[Stored data]
---------------

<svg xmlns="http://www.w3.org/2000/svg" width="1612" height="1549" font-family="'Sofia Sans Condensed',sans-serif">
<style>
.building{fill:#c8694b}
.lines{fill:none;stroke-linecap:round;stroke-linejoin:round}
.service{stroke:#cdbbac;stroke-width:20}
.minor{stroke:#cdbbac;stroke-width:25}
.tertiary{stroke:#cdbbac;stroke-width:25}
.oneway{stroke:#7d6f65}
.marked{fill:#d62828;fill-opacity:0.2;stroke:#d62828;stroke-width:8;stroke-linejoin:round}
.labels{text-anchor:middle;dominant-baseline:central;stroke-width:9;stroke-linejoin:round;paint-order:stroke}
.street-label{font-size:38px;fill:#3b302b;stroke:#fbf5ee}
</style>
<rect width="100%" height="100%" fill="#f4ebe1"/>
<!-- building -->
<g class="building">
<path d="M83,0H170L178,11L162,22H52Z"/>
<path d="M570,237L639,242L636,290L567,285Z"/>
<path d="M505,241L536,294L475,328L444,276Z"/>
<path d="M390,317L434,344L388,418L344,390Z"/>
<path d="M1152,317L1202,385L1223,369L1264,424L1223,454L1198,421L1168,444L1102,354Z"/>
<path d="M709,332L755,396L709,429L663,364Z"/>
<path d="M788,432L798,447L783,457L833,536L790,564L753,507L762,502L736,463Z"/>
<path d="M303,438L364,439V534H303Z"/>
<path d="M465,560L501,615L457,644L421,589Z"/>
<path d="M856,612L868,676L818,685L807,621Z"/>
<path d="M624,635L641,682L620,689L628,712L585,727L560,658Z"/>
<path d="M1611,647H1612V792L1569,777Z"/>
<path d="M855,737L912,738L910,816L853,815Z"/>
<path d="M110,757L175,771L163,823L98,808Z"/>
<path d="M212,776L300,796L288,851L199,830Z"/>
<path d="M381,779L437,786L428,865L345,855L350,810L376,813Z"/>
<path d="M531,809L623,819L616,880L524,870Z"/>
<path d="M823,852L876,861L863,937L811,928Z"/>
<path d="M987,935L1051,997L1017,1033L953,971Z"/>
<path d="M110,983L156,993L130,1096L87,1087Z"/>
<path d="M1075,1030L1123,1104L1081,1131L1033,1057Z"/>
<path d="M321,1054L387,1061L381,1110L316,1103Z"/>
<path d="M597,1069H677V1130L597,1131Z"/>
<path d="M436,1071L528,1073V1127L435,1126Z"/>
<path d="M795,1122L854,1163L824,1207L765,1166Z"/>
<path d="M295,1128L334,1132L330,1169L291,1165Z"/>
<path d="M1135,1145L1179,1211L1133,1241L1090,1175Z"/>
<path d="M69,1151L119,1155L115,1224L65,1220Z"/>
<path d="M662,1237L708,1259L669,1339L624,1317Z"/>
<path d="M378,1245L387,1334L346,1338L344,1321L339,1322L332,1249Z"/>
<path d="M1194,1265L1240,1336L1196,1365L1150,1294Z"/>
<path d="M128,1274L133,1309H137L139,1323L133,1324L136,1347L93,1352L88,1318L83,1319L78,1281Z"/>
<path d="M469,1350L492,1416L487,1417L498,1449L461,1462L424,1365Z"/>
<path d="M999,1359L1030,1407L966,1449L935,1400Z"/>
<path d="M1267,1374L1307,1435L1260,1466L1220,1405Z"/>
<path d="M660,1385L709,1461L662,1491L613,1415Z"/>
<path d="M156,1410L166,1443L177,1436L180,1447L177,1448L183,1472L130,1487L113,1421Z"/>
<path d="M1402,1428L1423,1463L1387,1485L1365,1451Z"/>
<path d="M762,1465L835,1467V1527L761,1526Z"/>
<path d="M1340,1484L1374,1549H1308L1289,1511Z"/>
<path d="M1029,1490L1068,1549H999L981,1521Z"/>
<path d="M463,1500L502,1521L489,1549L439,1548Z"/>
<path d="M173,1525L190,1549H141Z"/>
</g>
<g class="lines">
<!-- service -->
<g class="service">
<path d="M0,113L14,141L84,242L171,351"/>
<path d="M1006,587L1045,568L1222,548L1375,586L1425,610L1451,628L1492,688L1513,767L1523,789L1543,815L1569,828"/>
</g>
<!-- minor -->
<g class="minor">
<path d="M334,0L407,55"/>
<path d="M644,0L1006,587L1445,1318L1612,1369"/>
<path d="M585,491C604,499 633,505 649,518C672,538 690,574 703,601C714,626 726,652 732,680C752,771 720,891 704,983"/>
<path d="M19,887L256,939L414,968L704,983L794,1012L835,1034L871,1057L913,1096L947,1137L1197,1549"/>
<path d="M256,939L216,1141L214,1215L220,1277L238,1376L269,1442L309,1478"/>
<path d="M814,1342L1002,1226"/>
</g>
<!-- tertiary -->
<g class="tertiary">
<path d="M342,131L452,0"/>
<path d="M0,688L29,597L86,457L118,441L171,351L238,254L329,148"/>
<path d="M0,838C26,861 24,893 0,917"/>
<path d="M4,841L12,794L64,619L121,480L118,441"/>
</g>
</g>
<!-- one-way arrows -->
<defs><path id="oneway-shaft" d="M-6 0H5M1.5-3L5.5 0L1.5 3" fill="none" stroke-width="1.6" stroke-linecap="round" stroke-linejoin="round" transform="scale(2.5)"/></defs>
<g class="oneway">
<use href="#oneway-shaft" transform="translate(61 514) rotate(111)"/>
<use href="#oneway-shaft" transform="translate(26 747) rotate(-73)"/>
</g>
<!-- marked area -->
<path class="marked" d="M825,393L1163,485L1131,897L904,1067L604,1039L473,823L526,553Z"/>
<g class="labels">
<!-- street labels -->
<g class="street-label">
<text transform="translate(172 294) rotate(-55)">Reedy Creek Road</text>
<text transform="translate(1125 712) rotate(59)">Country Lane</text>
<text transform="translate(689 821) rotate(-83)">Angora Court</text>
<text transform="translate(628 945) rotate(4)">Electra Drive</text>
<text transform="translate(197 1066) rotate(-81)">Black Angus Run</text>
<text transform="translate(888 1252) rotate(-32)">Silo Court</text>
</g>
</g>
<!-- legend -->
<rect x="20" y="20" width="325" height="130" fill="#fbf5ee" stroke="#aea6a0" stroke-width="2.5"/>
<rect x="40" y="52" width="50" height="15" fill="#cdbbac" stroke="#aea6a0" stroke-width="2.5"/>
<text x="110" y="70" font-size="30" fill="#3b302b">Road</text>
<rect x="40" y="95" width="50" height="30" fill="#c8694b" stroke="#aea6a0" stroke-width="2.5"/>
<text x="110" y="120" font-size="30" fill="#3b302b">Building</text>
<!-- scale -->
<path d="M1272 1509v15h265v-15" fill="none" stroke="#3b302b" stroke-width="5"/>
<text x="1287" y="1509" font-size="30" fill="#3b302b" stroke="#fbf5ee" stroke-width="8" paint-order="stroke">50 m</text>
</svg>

---------------

## Exercise details
Could you transcribe all of the entries exactly, leaving nothing out?

## Solution to this exercise
<svg xmlns="http://www.w3.org/2000/svg" width="1612" height="1549" font-family="'Sofia Sans Condensed',sans-serif">
<style>
.building{fill:#c8694b}
.lines{fill:none;stroke-linecap:round;stroke-linejoin:round}
.service{stroke:#cdbbac;stroke-width:20}
.minor{stroke:#cdbbac;stroke-width:25}
.tertiary{stroke:#cdbbac;stroke-width:25}
.oneway{stroke:#7d6f65}
.marked{fill:#d62828;fill-opacity:0.2;stroke:#d62828;stroke-width:8;stroke-linejoin:round}
.labels{text-anchor:middle;dominant-baseline:central;stroke-width:9;stroke-linejoin:round;paint-order:stroke}
.street-label{font-size:38px;fill:#3b302b;stroke:#fbf5ee}
</style>
<rect width="100%" height="100%" fill="#f4ebe1"/>
<!-- building -->
<g class="building">
<path d="M83,0H170L178,11L162,22H52Z"/>
<path d="M570,237L639,242L636,290L567,285Z"/>
<path d="M505,241L536,294L475,328L444,276Z"/>
<path d="M390,317L434,344L388,418L344,390Z"/>
<path d="M1152,317L1202,385L1223,369L1264,424L1223,454L1198,421L1168,444L1102,354Z"/>
<path d="M709,332L755,396L709,429L663,364Z"/>
<path d="M788,432L798,447L783,457L833,536L790,564L753,507L762,502L736,463Z"/>
<path d="M303,438L364,439V534H303Z"/>
<path d="M465,560L501,615L457,644L421,589Z"/>
<path d="M856,612L868,676L818,685L807,621Z"/>
<path d="M624,635L641,682L620,689L628,712L585,727L560,658Z"/>
<path d="M1611,647H1612V792L1569,777Z"/>
<path d="M855,737L912,738L910,816L853,815Z"/>
<path d="M110,757L175,771L163,823L98,808Z"/>
<path d="M212,776L300,796L288,851L199,830Z"/>
<path d="M381,779L437,786L428,865L345,855L350,810L376,813Z"/>
<path d="M531,809L623,819L616,880L524,870Z"/>
<path d="M823,852L876,861L863,937L811,928Z"/>
<path d="M987,935L1051,997L1017,1033L953,971Z"/>
<path d="M110,983L156,993L130,1096L87,1087Z"/>
<path d="M1075,1030L1123,1104L1081,1131L1033,1057Z"/>
<path d="M321,1054L387,1061L381,1110L316,1103Z"/>
<path d="M597,1069H677V1130L597,1131Z"/>
<path d="M436,1071L528,1073V1127L435,1126Z"/>
<path d="M795,1122L854,1163L824,1207L765,1166Z"/>
<path d="M295,1128L334,1132L330,1169L291,1165Z"/>
<path d="M1135,1145L1179,1211L1133,1241L1090,1175Z"/>
<path d="M69,1151L119,1155L115,1224L65,1220Z"/>
<path d="M662,1237L708,1259L669,1339L624,1317Z"/>
<path d="M378,1245L387,1334L346,1338L344,1321L339,1322L332,1249Z"/>
<path d="M1194,1265L1240,1336L1196,1365L1150,1294Z"/>
<path d="M128,1274L133,1309H137L139,1323L133,1324L136,1347L93,1352L88,1318L83,1319L78,1281Z"/>
<path d="M469,1350L492,1416L487,1417L498,1449L461,1462L424,1365Z"/>
<path d="M999,1359L1030,1407L966,1449L935,1400Z"/>
<path d="M1267,1374L1307,1435L1260,1466L1220,1405Z"/>
<path d="M660,1385L709,1461L662,1491L613,1415Z"/>
<path d="M156,1410L166,1443L177,1436L180,1447L177,1448L183,1472L130,1487L113,1421Z"/>
<path d="M1402,1428L1423,1463L1387,1485L1365,1451Z"/>
<path d="M762,1465L835,1467V1527L761,1526Z"/>
<path d="M1340,1484L1374,1549H1308L1289,1511Z"/>
<path d="M1029,1490L1068,1549H999L981,1521Z"/>
<path d="M463,1500L502,1521L489,1549L439,1548Z"/>
<path d="M173,1525L190,1549H141Z"/>
</g>
<g class="lines">
<!-- service -->
<g class="service">
<path d="M0,113L14,141L84,242L171,351"/>
<path d="M1006,587L1045,568L1222,548L1375,586L1425,610L1451,628L1492,688L1513,767L1523,789L1543,815L1569,828"/>
</g>
<!-- minor -->
<g class="minor">
<path d="M334,0L407,55"/>
<path d="M644,0L1006,587L1445,1318L1612,1369"/>
<path d="M585,491C604,499 633,505 649,518C672,538 690,574 703,601C714,626 726,652 732,680C752,771 720,891 704,983"/>
<path d="M19,887L256,939L414,968L704,983L794,1012L835,1034L871,1057L913,1096L947,1137L1197,1549"/>
<path d="M256,939L216,1141L214,1215L220,1277L238,1376L269,1442L309,1478"/>
<path d="M814,1342L1002,1226"/>
</g>
<!-- tertiary -->
<g class="tertiary">
<path d="M342,131L452,0"/>
<path d="M0,688L29,597L86,457L118,441L171,351L238,254L329,148"/>
<path d="M0,838C26,861 24,893 0,917"/>
<path d="M4,841L12,794L64,619L121,480L118,441"/>
</g>
</g>
<!-- one-way arrows -->
<defs><path id="oneway-shaft" d="M-6 0H5M1.5-3L5.5 0L1.5 3" fill="none" stroke-width="1.6" stroke-linecap="round" stroke-linejoin="round" transform="scale(2.5)"/></defs>
<g class="oneway">
<use href="#oneway-shaft" transform="translate(61 514) rotate(111)"/>
<use href="#oneway-shaft" transform="translate(26 747) rotate(-73)"/>
</g>
<!-- marked area -->
<path class="marked" d="M825,393L1163,485L1131,897L904,1067L604,1039L473,823L526,553Z"/>
<g class="labels">
<!-- street labels -->
<g class="street-label">
<text transform="translate(172 294) rotate(-55)">Reedy Creek Road</text>
<text transform="translate(1125 712) rotate(59)">Country Lane</text>
<text transform="translate(689 821) rotate(-83)">Angora Court</text>
<text transform="translate(628 945) rotate(4)">Electra Drive</text>
<text transform="translate(197 1066) rotate(-81)">Black Angus Run</text>
<text transform="translate(888 1252) rotate(-32)">Silo Court</text>
</g>
</g>
<!-- legend -->
<rect x="20" y="20" width="325" height="130" fill="#fbf5ee" stroke="#aea6a0" stroke-width="2.5"/>
<rect x="40" y="52" width="50" height="15" fill="#cdbbac" stroke="#aea6a0" stroke-width="2.5"/>
<text x="110" y="70" font-size="30" fill="#3b302b">Road</text>
<rect x="40" y="95" width="50" height="30" fill="#c8694b" stroke="#aea6a0" stroke-width="2.5"/>
<text x="110" y="120" font-size="30" fill="#3b302b">Building</text>
<!-- scale -->
<path d="M1272 1509v15h265v-15" fill="none" stroke="#3b302b" stroke-width="5"/>
<text x="1287" y="1509" font-size="30" fill="#3b302b" stroke="#fbf5ee" stroke-width="8" paint-order="stroke">50 m</text>
</svg>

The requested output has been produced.